Сирион не замерзал. Тонкие, ломкие края льдов, сковавших берега, тянулись друг к другу через реку — но не могли сойтись, разделенные протоком быстрой, темной воды.
Не соприкоснуться,
Не встретиться
Нашим рукам,
Как стеблям осоки
Не переплестись.
…Илльо глядел в окно, ожидая, задаст ли Гортхауэр еще один вопрос о делах в Дортонионе или отпустит его наконец-то. Оставался только один предмет, который они еще не обсудили…
— …Ну, а что наш подопечный? — спросил Гортхауэр.
— Он пьет, — поморщился Илльо.
Это был именно тот вопрос, которого он ждал и боялся.
— Надо думать, он еще и ест, — пошутил фаэрни (54).
Илльо улыбнулся — Гортхауэру не так часто удавались шутки, понятные смертным.
— Он сделал вместе с Эрвегом все, что мог. Если бы ты позволил мне дать ему под начало хотя бы сотню стрелков…
— …То он бы скоро имел сотню людей, всецело ему преданных, — с улыбкой сказал Гортхауэр.
Илльо сам понимал, что это рискованно.
— У него было бы меньше времени бездельничать и пить. Он превращается в полное ничто, Гортхауэр. В… Этиль сказала — в Болдога, и я с ней согласен. Неужели ты этого хотел?
Гортхауэр поднялся из кресла и подошел к Илльо, встав рядом с ним у окна.
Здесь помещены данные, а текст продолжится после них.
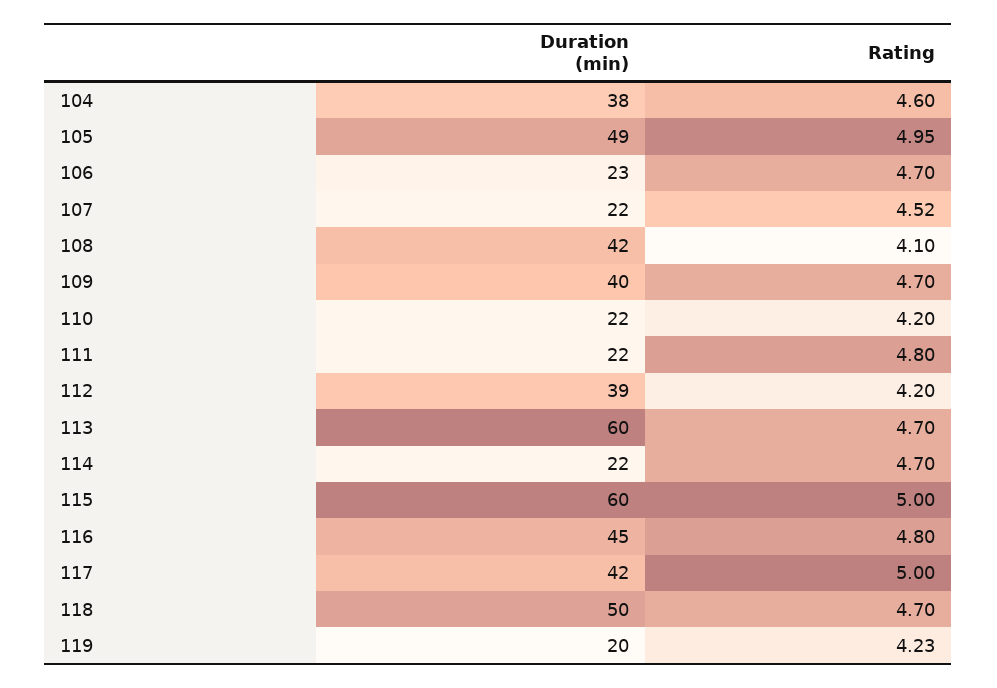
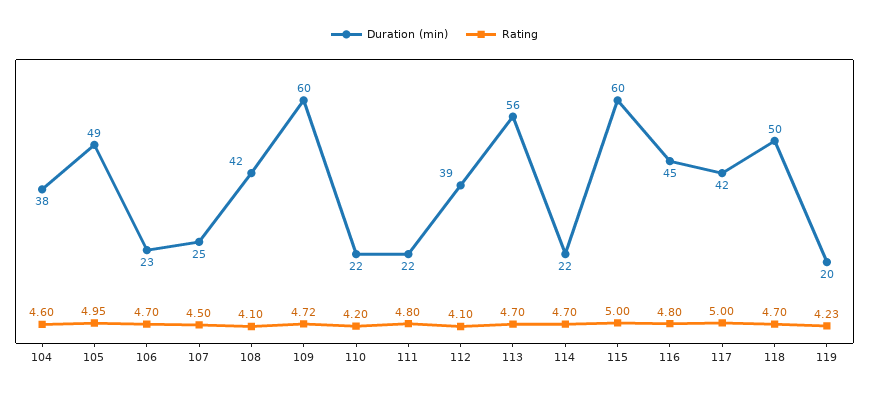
Duration (min), 107: 22 -> 25
Rating, 107: 4.52 -> 4.5
Duration (min), 109: 40 -> 60
Rating, 109: 4.7 -> 4.72
Rating, 112: 4.2 -> 4.1
Duration (min), 113: 60 -> 56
— Илльо, — мягко сказал он. — Тебе не в чем себя винить. Ты сделал все, что мог. Предложил ему величайшую в мире честь — он отказался. Кого винить? Либо он принял бы твое предложение, либо стал тем, чем становится сейчас. Может быть, это покажется тебе жестоким, но мне все равно. Я хотел, чтобы он послужил Короне — и он послужит. Способ он при этом выбрал сам. Ты ведь объяснял ему, что долго он не продержится?